On Wed, Apr 1, 2009 at 9:55 AM, Ashish Thusoo <at...@facebook.com> wrote:
> Man..
>
> I think you have too little data. What you will end up with lots of small files with this approach and the fragmentation itself (considering that you will not be able to fill up even one block in the partition) will kill the performance on the cluster.
>
> There are 2 things that you could do to alleviate this problem to some extent:
>
> 1. You could just slap on an external table on a directory that contains the data in hdfs. And you could you hadoop appends(appends are there since 0.18 - I think) to update a file in this directory that has all this data. You can then use Hive as usual on this data.
> 2. You can change your loading process to run a hive union all to create a file that has the merged data and then drop and recreate the original table. We could add a swap command to hive (similar to what oracle does with swap partitions) to make this better too...
>
> But the key is to keep your blocks full, otherwise, fragmentation will really slow down your queries.
>
> Ashish
> ________________________________________
> From: Edward Capriolo [edlinuxguru@gmail.com]
> Sent: Tuesday, March 31, 2009 9:06 AM
> To: hive-user@hadoop.apache.org
> Subject: Re: Hive for RRA Data
>
> I made some progress with this. Rather then going with the
> anti-pattern of storing a column name as a column I decided to create
> a table for each 'cacti data template' type. After extracting the
> columns from the RRD file I do:
>
>
>    hql.append("CREATE TABLE IF NOT EXISTS "+schema.getTableName() +" (" );
>    hql.append(" row_time BIGINT, ");
>    Iterator i = schema.getColumns().iterator();
>    while  (i.hasNext()){
>      hql.append(" "+i.next()+" DOUBLE ");
>      if (i.hasNext()){
>        hql.append(" , ");
>      }
>    }
>    hql.append(" ) ");
>    hql.append( " PARTITIONED BY ( day STRING, data_template_data_id INT) ");
>    hql.append( " ROW FORMAT DELIMITED " );
>    hql.append( " FIELDS TERMINATED BY '\\054' " );
>    hql.append( " LINES TERMINATED BY '\\012' ");
>
> My data looks like: (without the column header)
>
> file: server1_harddrive.rrd
>
> time, hdd_used, hdd_free
> 1234840, 56,90
> 1235840, 54,92
>
> I write the data to hadoop then I use 'load infile'.
> The Good news:
> I am partitioned by day and data_template_data_id ( data id). This
> makes a query for specific data fast. Easy to count and group.
> The Bad news:
> Each partition/RRD file is about 4KB-8KB. I have about 400 devices,
> and 9000 data sources. My block size is 128 MB so poor data/block.
>
> I was thinking of rolling this data into months, but after doing some
> high level math even a years for of data would only be able 2MB.
>
> I considered making 'data_template_data_id' a column rather then a
> partition. That has the same result really. For my deployment, each
> device of the 300 devices has 1 or two hard drives. 1 Day for all
> three hundred hard drives still does not fully utilize block. (If you
> had 3000 or 30000 devices you might be able to utilize the block)
>
> I am considering no partitions. Now the 'no append' in hadoop is an
> issue. My process is going to be kicked off nightly, resulting in
> daily files. More or less the same as partitioning by day. Can hive
> merge up those files automatically?
>
> Any ideas?
>

Ashish,

You are right, there is too little data. The original partition was
(day='2009-07-04', data_template_data_id=6). I have decided not to use
data_template_data_id as a partition moving it back into the data.
Also I am going to partition by year. This way the tables will not
grow indefinitely but I can get the blocks up to a decent size.

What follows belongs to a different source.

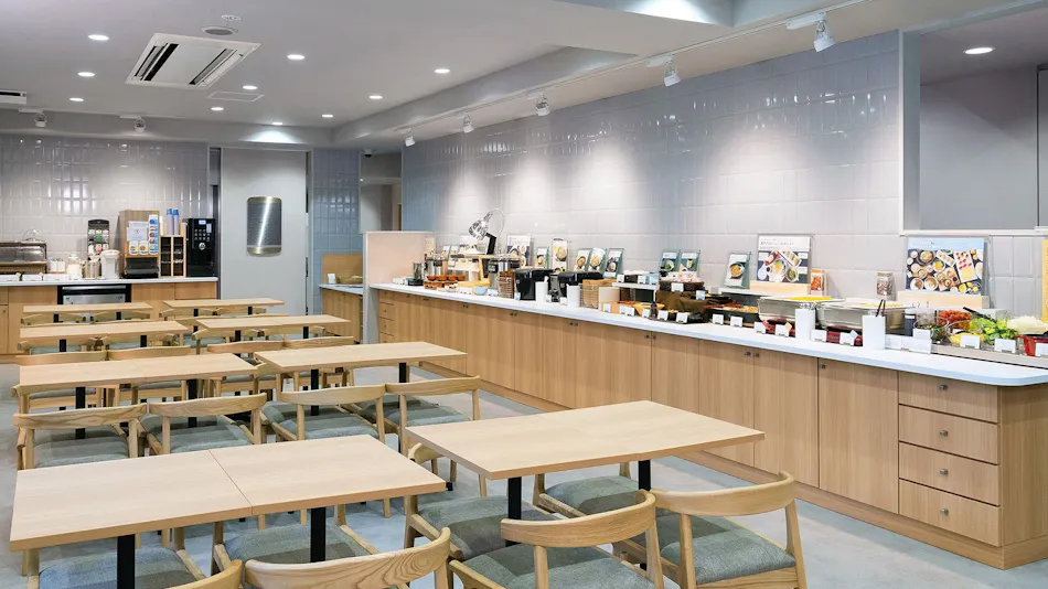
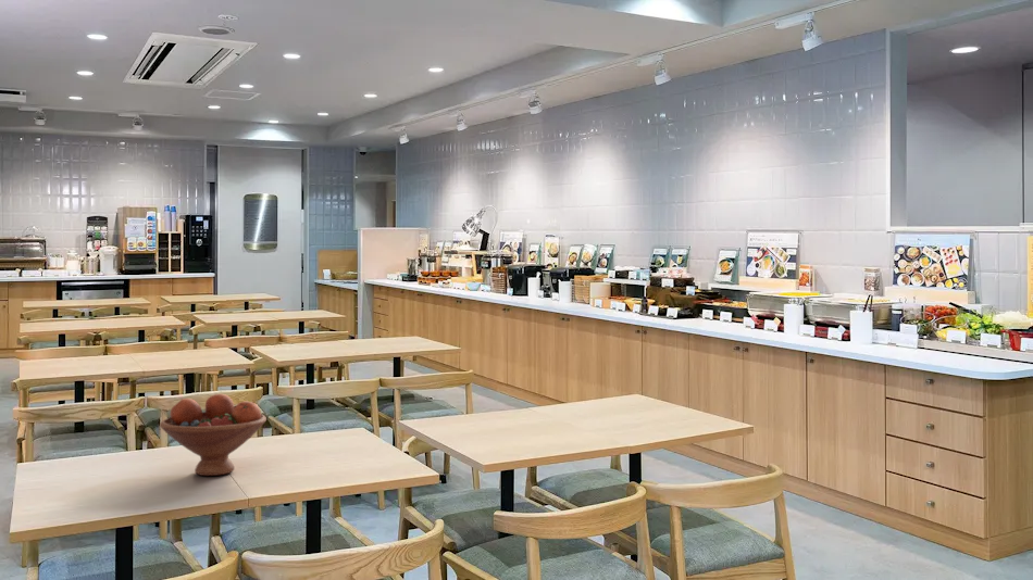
+ fruit bowl [159,393,267,477]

I figure I can replace the partitions with 'cluster by' and 'sort by'.
There are going to be two main types of queries to optimize for.
1) queries by time  - give me all the information for this day.
2) queries by data_template_data_id - give me all the information for
this RRA file.

If I bucket the table on data_template_data_id that should make #2
efficient and if I order by time that should make #1 efficient.

How does the query optimizer use 'sort by' columns ?

I also am looking at a union all, or a merge process. The complexity
of the union/merge process depends on if I go with 'cluster by' and
'sort by'. I am thinking to avoid this complexity, but the goal is a
capacity management application, maybe I should be optimizing for
3000-10,000 machines rather then 300.